When I was a lad, we didn’t have much rubbish.
All our waste went one of several routes.
Leftover food went into the dog. Anything combustible went on the bonfire. Anything rottable [I can’t bear that word biodegradable – it reminds me of that fucking nancy Duncan Stewart] went on the compost heap. Milk bottles were left out for the milkman to take back. After that, there wasn’t much left. There would be the odd tin can or jam jar. A lot of those would be washed and used for cleaning paintbrushes or storing nails. The paltry pile that remained would go in the bin.

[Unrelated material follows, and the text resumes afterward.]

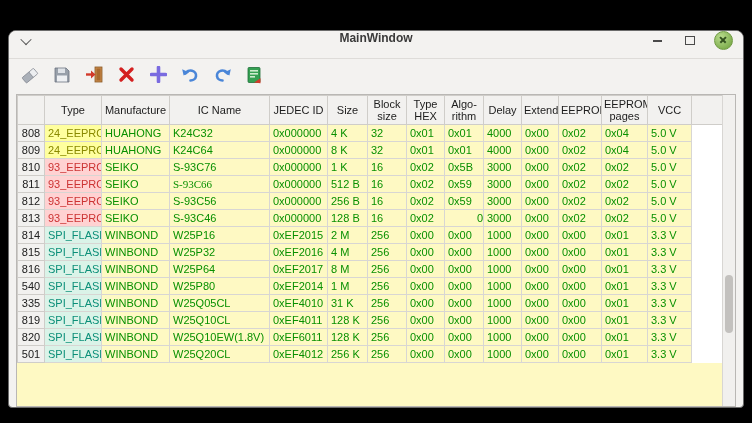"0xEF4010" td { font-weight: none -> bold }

The bin men used to arrive in a small lorry with a sort of semi-cylindrical back. Doors used to slide up on the side and they would merrily chuck the bin contents in. There was none of your compressor stuff or hydraulics or anything like that. They didn’t need to compact the rubbish because there wasn’t that much.
The real ones were a bit bigger [and dirtier].

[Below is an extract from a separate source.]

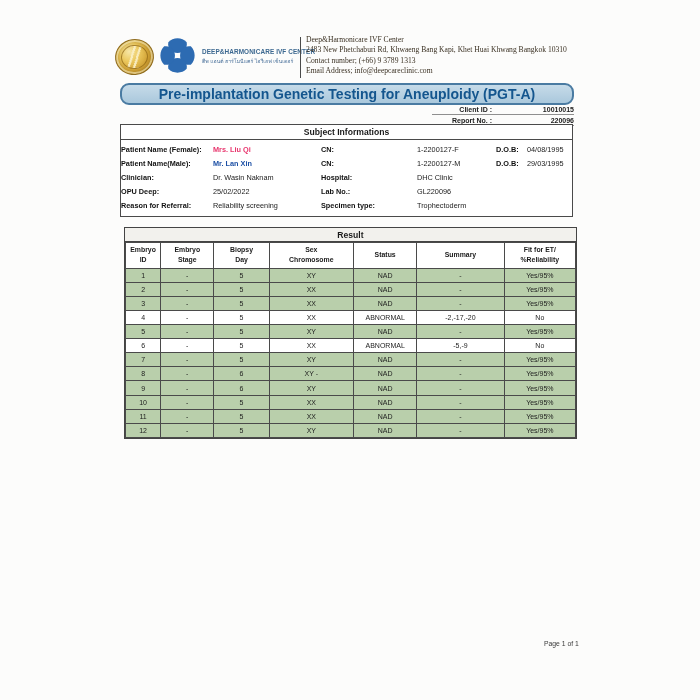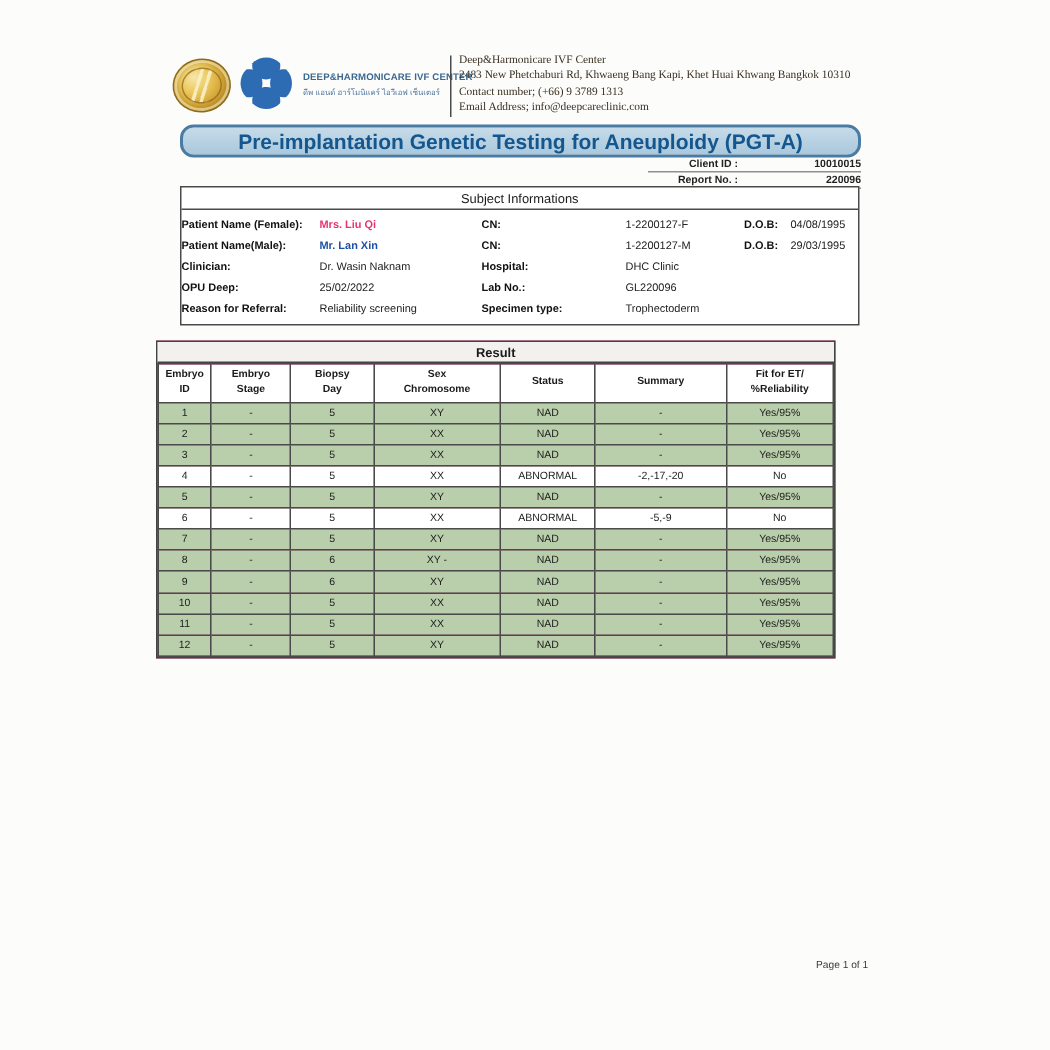"Subject Informations" .box-heading { font-weight: normal -> bold }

Another regular visitor to the road was the Pig Lady [Mary Harney’s mother?]. She was a large woman dressed in dirty grey and dirty blue who would be slumped up on her horse drawn cart and would slowly amble up the road. The horse had a bell around his neck so we could all hear her coming. Anyone who didn’t have a dog would bring out their buckets of leftover food and would chuck it in the cart for the pigs.
Nowadays, it’s all different.
For a start, we are weighed down with packaging that we don’t need. Tons of cellophane, boxes, cardboard, plastic, plastic and yet more plastic. You can’t buy a simple screw without getting a moxy load of plastic and cardboard to go with it. Nothing is returnable any more. Those of you who are foolish enough to abide by the non-bonfire law must be in real trouble. We now throw out about ten times more than we used to in the Old Days.
We have three bins. A black one and two green ones. One of the green ones is for paper and cardboard and the like, and the other is for glass. But when you think about it, you don’t buy much glass these days? Maybe the odd jam jar or bottle of olive oil but everything else comes in fucking plastic. Except of course for booze. Wine and spirits still come in glass bottles so that must be what the extra green bin is for.
I have never put out my glass bin. When I am finished drinking my spirits or my stout, I just hand the glass back to the barman to be refilled.
They call around every few weeks to collect the glass bins. You can tell it’s glass bin day by the racket which can be heard from about a mile away.
And I will tell you one thing.
There are a hell of a lot of serious alcoholics in my area.